Green building certifications have been around for more than 25 years, with the first of its kind, BREEAM (Building Research Establishment Environmental Assessment Method) celebrating its 25 years last November.
Although green building certifications are typically associated to environmental benefits, energy and use reduction and resource efficiency, they also include indoor environmental parameters related to building occupants’ health and wellbeing. Besides, their ultimate target is to improve our natural and built environment and make it a better place to live in, for us and for future generations.
From a domestic perspective, indoor environmental parameters and building design aspects related to health and wellbeing are very significant, given the amount of time that people spend in their homes; in the UK this reaches approximately 50% of our time. Moreover, homes typically represent the biggest single financial commitment in terms of their purchase and running costs. The new Home Quality Mark (HQM) certification for domestic properties has been developed for home owners and aims to inform them on their home’s running costs, environmental footprint and most importantly on its impact on their health and wellbeing. The HQM addresses lighting, as well as air quality and thermal comfort. All those parameters are becoming increasingly important in a changing climate which brings more hot summers in a world of ageing population.
On the other hand, in the non-domestic sector, and despite the perceived additional capital cost of green buildings, there are considerable health benefits which go far beyond energy and resource efficiency. Health and wellbeing benefits of building occupants actually make the business case for green buildings, especially when considering that staff costs constitute 90% of a business’s costs, while energy is only 1%. Quantifying the benefits of green buildings to their occupants would reinforce the position that green buildings are the way forward.
Green building certifications such as BREEAM already address health and wellbeing in a variety of ways. They address aspects directly related to health, such as visual and thermal comfort, indoor air quality and acoustic performance, with requirements that might vary across different building types depending on their occupants’ needs.
Moreover, BREEAM addresses the enhancement of the ecology and outdoor space as well as building users’ safety against flooding. Green buildings tend to be future-proofed against climate change, for example by targeting thermal comfort conditions even for scenarios of very hot summers. Finally, cycling and active transport methods are rewarded, with an aim to encourage more active lifestyles and improve health aspects.
During the past few years, the UKGBC in collaboration with commercial organisations has analysed health and wellbeing in office and retail buildings and identified important characteristics that contribute to higher productivity and improved user satisfaction.

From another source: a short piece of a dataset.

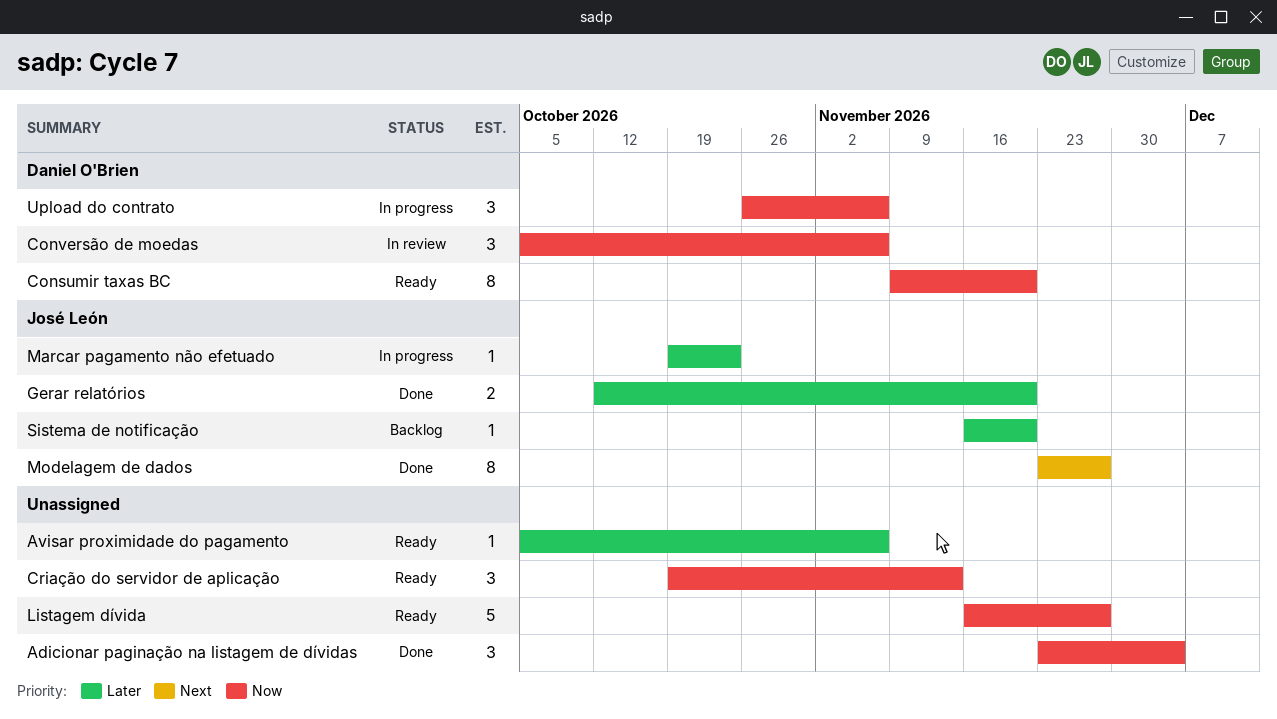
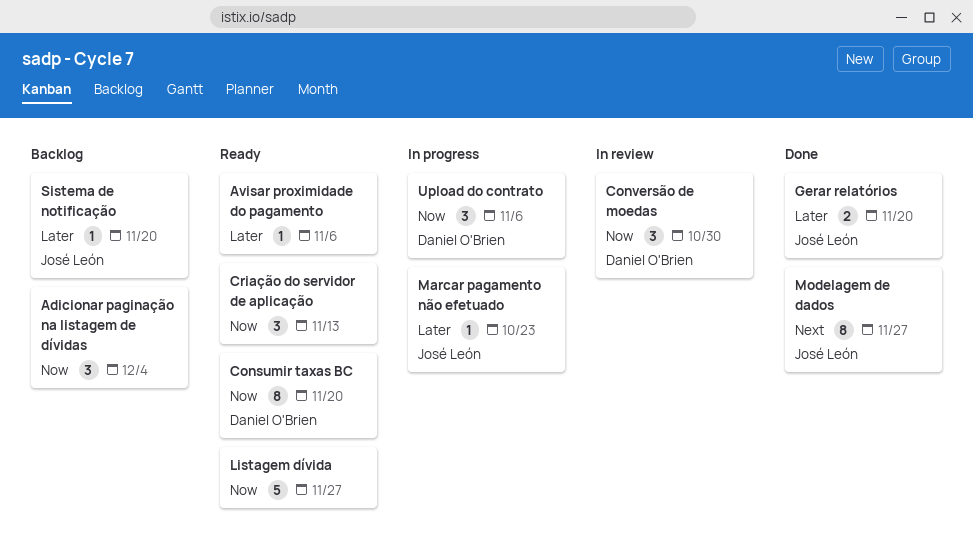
Adicionar paginação na listagem de dívidas, status: Done -> Backlog
Conversão de moedas, due: Nov 6 -> Oct 30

The basis of this analysis was existing research, but also case studies where data was analysed to identify the correlation between indoor environmental parameters and building users’ satisfaction.
More specifically, the UKGBC report Health, Wellbeing & Productivity in Offices, highlights the connection between environmental parameters and increased productivity, which is described in the following paragraphs.

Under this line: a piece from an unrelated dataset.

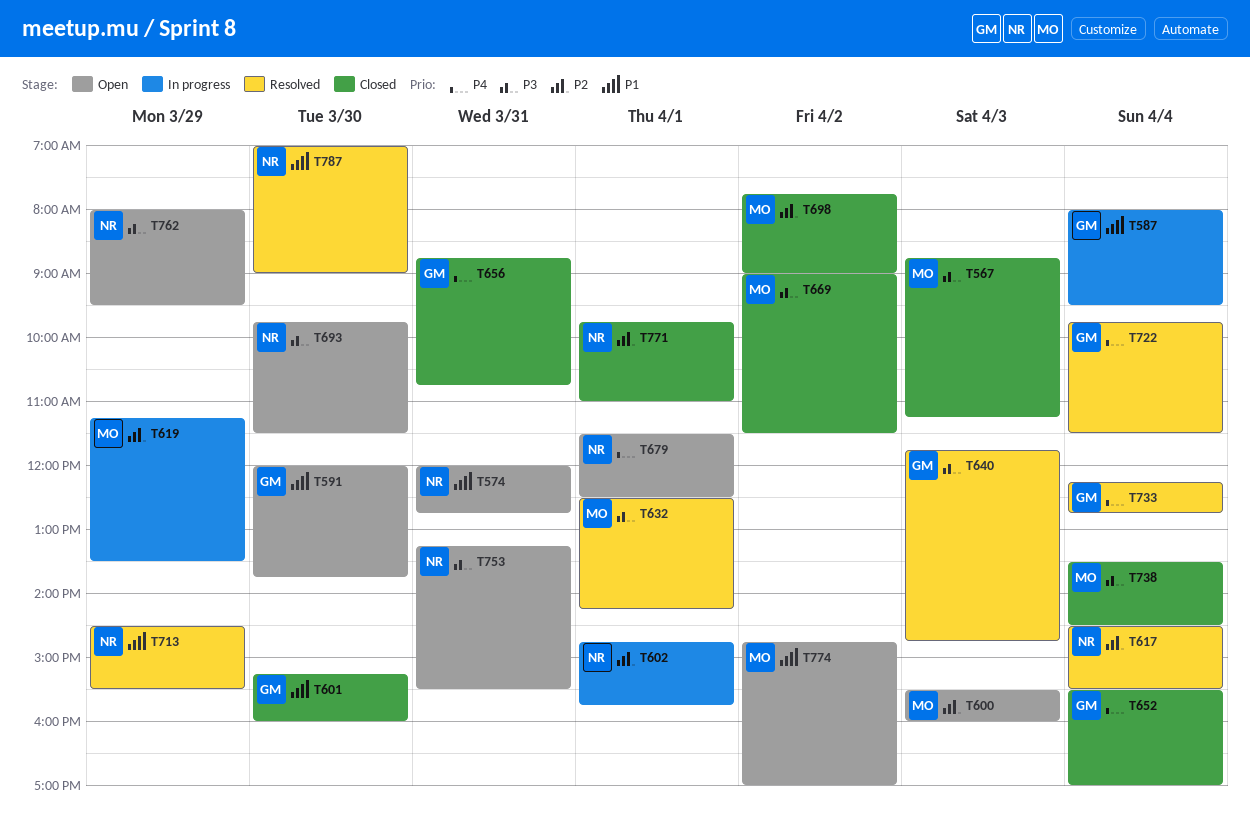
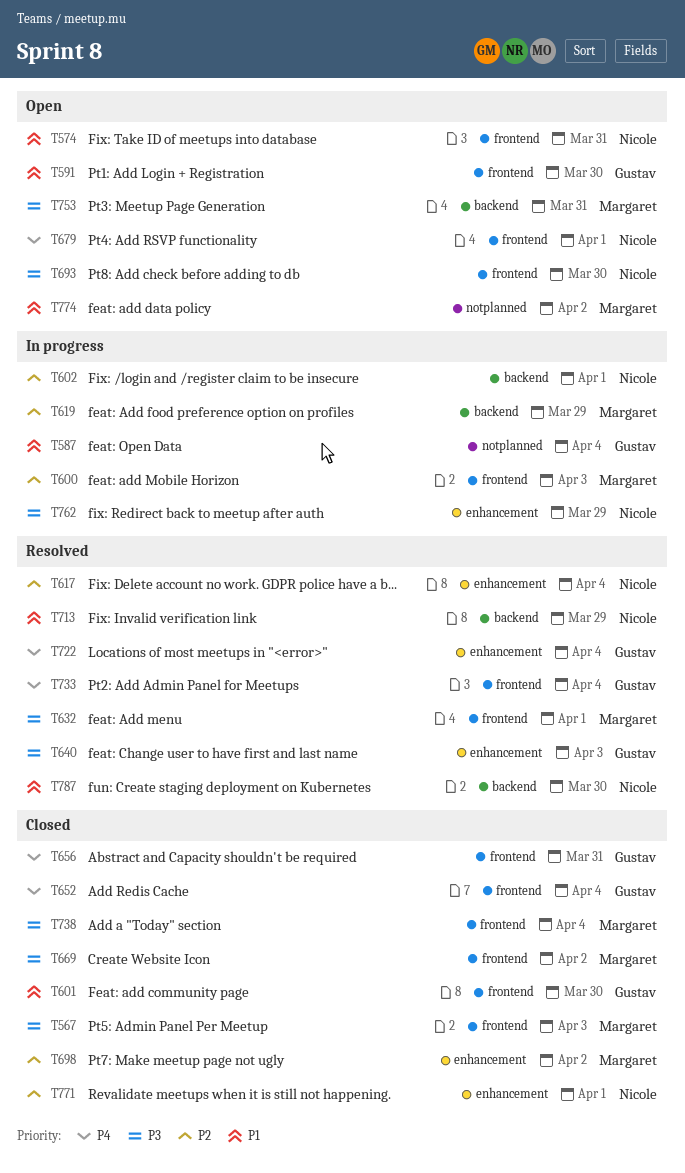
T600, status: Open -> In progress
T753, owner: Nicole -> Margaret
T762, status: Open -> In progress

The benefits of indoor air quality are well established, with research suggesting that productivity can increase by 8% to 11% as a result of better air quality. Indications of good air quality include low concentrations of CO2 and pollutants, as well as high ventilation rates. Thermal comfort is also very significant when designing for occupants’ health and is very closely related to indoor air quality. Therefore, clearly attributing increased productivity and other benefits to one of those two parameters is quite challenging. Studies suggest that employees’ satisfaction of their physical working environment are closely correlated to thermal comfort; additionally, higher levels of user control are also considered to enhance users’ experience. The same principle regarding user control seems to also apply in the case of lighting and other factors. Lighting and daylighting are very significant in increasing occupants’ satisfaction and there is a considerable amount of evidence reinforcing this position. It is worth differentiating here between lighting and views out: although in the past the focus was on lighting levels, it appears that views out are highly beneficial especially when they offer a connection to nature.
Another aspect of encouraging health through building characteristics is related to active design and access to amenities such as gym, bike storage and green spaces. Although there is limited evidence proving the correlation between active design and productivity, according to the same report, there is indeed research demonstrating the link between cycling to work and reduced numbers of sick days.

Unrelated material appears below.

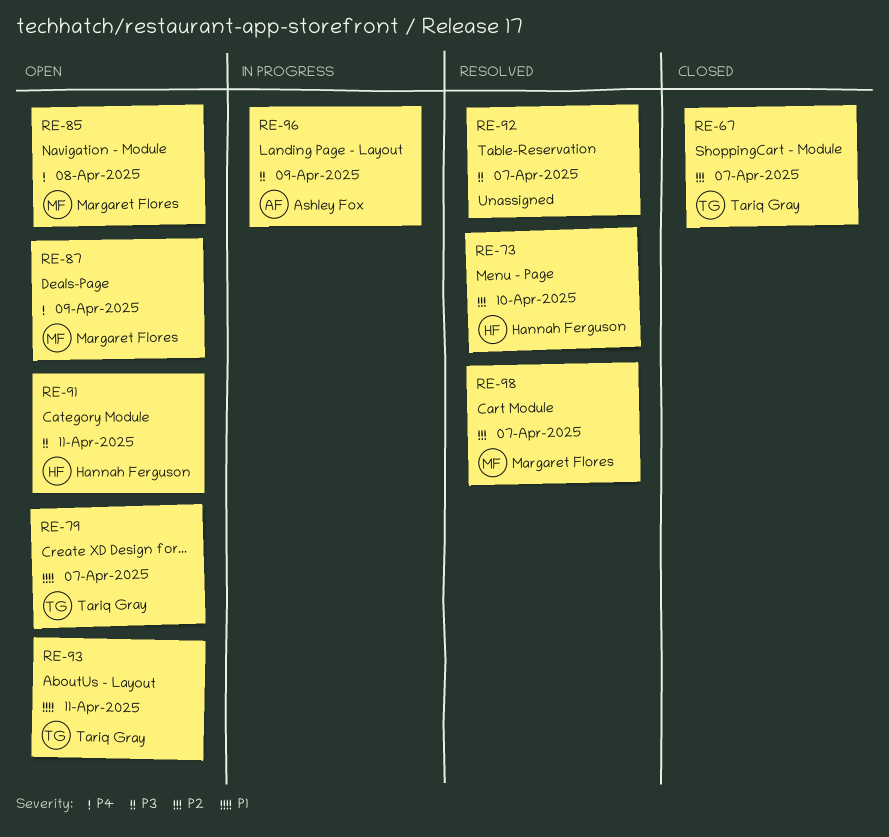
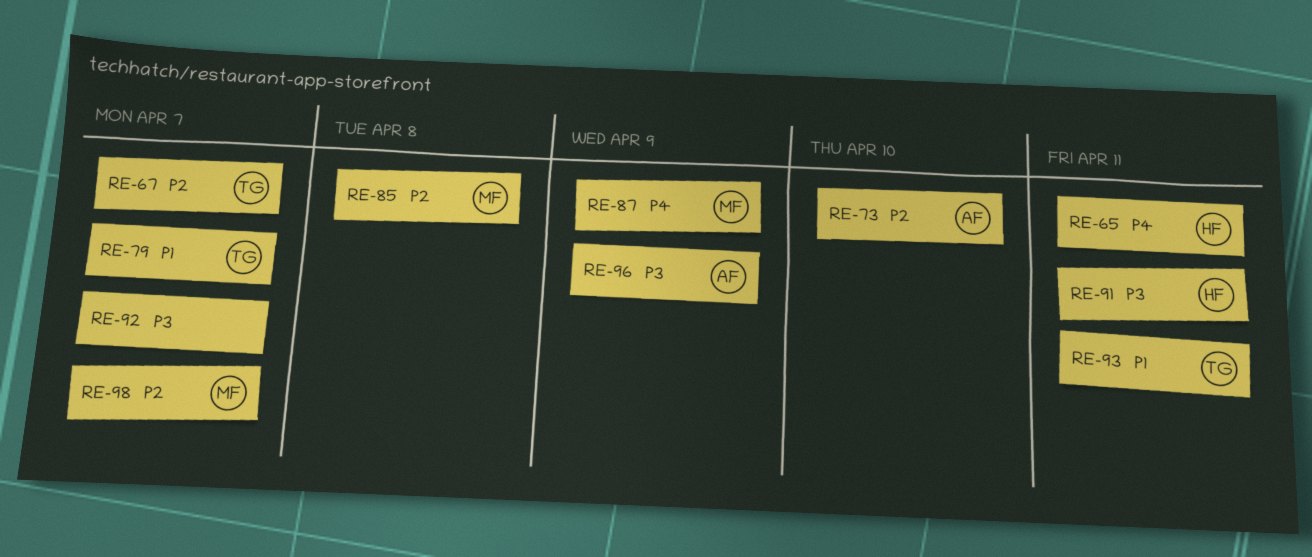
RE-65: none -> present
RE-73, owner: Hannah Ferguson -> Ashley Fox
RE-85, priority: P4 -> P2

On the other hand, there are numerous parameters related to the quality of the built environment which are nevertheless hard to quantify. These include the look and feel of the workplace and the interior layout, which can be perceived very differently from people of different age, gender and culture. Especially when it comes to the layout, there is very little evidence proving which are the characteristics that could increase productivity. Finally, biophilia, a term which has been gaining recognition during the past few years, suggests that humans have an instinctive bond to nature and hence explains the positive impact of green space and nature on health. The UKGBC’s report on the retail sector, references case studies where a very strong correlation was found between lighting, thermal comfort, biophilia and customer satisfaction in retail environments.
All this does not mean that green buildings automatically provide environments where occupants are more satisfied. However, it would be fair to say that there is a virtuous circle of good design which works well for the planet, energy and resource efficiency, as well as the individual building occupants and their personal health and wellbeing.